John Paul Lake, executive director of B3K, said their goal is to bring in 100,000 quality jobs by 2031 by investing in all five drivers of economic development: traded sectors, talent, innovation, infrastructure and governance.
“CERF is a significant opportunity for public investment in the five drivers of economic development. Addressing these five drivers will help realize B3K’s goal of 100,000 more Quality Jobs in our region,” said Lake.
The Kern Coalliton planning for this grant includes Kern Community College District, B3K, Community Action Partnership of Kern (CAPK), the Central Labor Council, and many more. They are focused on finding the best way to help communities in Kern and seeing what they need.
“This collaborative approach helps to ensure there is an inclusive method to addressing the core intent of the CERF grant in building a more sustainable and resilient economy in Kern County with equitable access to quality jobs in maintainable industries,” said Jeremy Tobias, Chief Executive Officer for CAPK.
According to Jessica Grimes, Chair of the Central Mother Lode Consortium and Dean of Economic and Workforce Development at KCCD the focus is on helping disinvested communities.
Disinvested communities are communities that most likely before the pandemic struggled financially making below a living wage. So, the fund is not just to help bring in quality jobs but to help with the economic development to create, and equitably give access to the jobs.
“The goal of it really is equity. It’s about having post-pandemic economic resilience for what is called disinvested communities,” said Jessica Grimes, Chair of the Central Mother Lode Consortium and Dean of Economic and Workforce Development at KCCD.
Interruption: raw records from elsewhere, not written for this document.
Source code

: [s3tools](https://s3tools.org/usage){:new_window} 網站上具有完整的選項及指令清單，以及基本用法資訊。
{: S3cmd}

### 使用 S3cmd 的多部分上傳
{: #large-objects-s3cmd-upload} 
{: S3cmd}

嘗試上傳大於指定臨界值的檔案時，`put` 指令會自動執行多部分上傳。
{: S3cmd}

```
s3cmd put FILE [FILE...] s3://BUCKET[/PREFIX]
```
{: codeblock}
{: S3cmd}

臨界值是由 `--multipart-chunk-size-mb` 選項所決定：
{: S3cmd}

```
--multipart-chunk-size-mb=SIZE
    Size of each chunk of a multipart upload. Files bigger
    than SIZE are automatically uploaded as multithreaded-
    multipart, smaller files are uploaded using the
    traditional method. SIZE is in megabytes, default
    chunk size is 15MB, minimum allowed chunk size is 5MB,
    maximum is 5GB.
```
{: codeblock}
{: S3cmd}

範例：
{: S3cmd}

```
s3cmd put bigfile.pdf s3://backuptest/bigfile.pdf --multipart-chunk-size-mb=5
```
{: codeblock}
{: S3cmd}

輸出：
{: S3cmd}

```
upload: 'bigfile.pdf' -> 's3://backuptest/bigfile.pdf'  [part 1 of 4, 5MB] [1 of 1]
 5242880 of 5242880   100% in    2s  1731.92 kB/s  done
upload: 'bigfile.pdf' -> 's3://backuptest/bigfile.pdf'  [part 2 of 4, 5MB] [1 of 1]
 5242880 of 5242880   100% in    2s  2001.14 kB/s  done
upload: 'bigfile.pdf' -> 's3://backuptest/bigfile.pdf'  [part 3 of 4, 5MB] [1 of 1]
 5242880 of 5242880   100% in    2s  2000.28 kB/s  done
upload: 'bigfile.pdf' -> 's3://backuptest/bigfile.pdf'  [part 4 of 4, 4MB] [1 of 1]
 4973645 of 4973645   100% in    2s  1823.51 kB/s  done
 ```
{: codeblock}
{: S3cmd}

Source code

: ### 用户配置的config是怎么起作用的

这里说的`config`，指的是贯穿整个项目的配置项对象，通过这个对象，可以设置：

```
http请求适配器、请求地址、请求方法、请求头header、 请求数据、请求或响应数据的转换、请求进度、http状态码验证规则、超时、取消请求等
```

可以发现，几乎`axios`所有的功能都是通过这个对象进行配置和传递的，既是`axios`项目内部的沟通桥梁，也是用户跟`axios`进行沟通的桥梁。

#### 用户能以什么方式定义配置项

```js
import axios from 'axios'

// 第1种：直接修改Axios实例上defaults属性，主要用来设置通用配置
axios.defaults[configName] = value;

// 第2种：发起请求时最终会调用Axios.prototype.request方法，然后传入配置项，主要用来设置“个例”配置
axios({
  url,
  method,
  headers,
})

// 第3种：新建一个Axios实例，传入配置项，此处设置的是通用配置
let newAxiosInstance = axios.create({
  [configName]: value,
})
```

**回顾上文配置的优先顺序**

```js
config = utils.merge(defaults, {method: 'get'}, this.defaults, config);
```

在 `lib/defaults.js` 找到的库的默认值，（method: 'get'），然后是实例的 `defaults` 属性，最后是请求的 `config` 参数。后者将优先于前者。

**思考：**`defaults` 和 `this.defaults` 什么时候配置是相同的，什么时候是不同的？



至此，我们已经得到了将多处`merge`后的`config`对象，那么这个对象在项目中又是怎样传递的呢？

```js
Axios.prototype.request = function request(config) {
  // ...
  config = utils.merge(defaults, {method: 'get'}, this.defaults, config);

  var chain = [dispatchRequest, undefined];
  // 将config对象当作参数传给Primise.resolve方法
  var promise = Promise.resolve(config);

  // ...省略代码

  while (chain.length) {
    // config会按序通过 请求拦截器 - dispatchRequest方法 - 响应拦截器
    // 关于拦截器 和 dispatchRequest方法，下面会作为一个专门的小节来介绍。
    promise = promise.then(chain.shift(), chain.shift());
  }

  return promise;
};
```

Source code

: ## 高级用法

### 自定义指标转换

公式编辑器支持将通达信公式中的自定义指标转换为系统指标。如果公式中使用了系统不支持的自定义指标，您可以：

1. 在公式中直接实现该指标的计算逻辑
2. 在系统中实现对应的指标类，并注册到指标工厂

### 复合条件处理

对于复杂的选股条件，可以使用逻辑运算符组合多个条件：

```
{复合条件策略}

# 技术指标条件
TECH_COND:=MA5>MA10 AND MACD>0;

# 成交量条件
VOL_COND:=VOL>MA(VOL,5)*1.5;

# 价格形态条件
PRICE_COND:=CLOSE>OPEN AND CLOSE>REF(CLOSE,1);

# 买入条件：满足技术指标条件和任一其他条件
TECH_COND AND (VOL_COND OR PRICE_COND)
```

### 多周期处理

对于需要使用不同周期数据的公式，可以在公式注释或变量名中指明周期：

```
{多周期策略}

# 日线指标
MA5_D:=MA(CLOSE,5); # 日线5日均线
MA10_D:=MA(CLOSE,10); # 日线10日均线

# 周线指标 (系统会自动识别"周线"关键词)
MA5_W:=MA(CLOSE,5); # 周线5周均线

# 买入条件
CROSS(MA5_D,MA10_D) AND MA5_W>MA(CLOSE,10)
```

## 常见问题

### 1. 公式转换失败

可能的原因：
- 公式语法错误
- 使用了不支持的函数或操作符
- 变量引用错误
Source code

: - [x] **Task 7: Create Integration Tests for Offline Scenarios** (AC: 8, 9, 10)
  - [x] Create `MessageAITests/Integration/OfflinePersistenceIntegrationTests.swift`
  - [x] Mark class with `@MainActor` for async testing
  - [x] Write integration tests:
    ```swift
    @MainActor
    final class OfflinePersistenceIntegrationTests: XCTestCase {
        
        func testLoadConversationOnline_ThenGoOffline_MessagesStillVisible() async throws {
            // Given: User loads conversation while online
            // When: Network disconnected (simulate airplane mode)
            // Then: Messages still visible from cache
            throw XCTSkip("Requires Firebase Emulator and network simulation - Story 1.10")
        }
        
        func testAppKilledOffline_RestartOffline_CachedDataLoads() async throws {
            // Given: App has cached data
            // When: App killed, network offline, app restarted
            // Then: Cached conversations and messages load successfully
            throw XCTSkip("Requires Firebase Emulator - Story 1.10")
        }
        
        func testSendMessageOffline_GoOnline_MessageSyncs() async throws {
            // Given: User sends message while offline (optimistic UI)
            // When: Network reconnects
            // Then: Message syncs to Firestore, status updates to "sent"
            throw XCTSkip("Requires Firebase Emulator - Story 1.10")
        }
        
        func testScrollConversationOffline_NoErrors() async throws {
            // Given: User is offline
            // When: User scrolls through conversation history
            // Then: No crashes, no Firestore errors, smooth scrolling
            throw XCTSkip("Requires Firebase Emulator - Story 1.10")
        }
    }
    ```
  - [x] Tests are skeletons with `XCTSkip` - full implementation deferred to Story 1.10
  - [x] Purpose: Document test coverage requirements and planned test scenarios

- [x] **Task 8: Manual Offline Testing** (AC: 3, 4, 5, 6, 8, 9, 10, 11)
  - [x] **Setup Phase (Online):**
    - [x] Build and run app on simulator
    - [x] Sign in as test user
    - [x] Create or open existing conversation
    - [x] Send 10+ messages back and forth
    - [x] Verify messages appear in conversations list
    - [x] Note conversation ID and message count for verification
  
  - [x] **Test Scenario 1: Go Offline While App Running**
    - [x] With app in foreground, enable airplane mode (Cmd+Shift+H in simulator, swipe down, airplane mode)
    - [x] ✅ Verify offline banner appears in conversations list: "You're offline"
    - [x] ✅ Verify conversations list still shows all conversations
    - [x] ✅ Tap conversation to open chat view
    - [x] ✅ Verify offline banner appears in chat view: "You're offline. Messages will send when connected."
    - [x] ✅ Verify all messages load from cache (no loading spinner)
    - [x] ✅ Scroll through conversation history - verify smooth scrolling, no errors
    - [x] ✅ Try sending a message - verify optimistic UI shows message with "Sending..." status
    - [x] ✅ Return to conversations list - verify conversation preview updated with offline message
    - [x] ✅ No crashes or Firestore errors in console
While developing the plan they plan to hold community meetings to hear input and will look at past and current data, labor market studies, and research reports from higher education institutions like the California State University of Bakersfield and UC Merced.
“We’re still trying to figure out how to have meaningful community engagement because that’s the first ingredient to ensure that we’re redesigning a process that centers the worker and equity first, so that’s number one,” said Grimes. “And then number two, we have some pre-existing opportunities… We have a lot of incumbent workers who may have lost jobs. How do we deal with the unemployment situation? Maybe re-skill some folks.”
Once they have the community meetings they plan to have them in the evenings. That way people who work can still make them options to join the meeting virtually, and bi-lingual that way everyone has the opportunity to hear the information and provide feedback.
If they are awarded the grant they will find out around October and then have 18-24 months to come up with investment proposals and apply for the implementation of the grant.
“I’m hopeful that this is the beginning of just an infrastructure that brings a lot of investments to Kern County,” said Grimes. “CERF is providing us with an infrastructure by which we can build upon and ensure that the disinvested communities don’t just have access to CERF funds but there are other grants out there, other funding sources that can definitely benefit these disinvested communities. And I think that bringing this infrastructure together is going to help bring more resources to us and I think that’s going to be seismic.”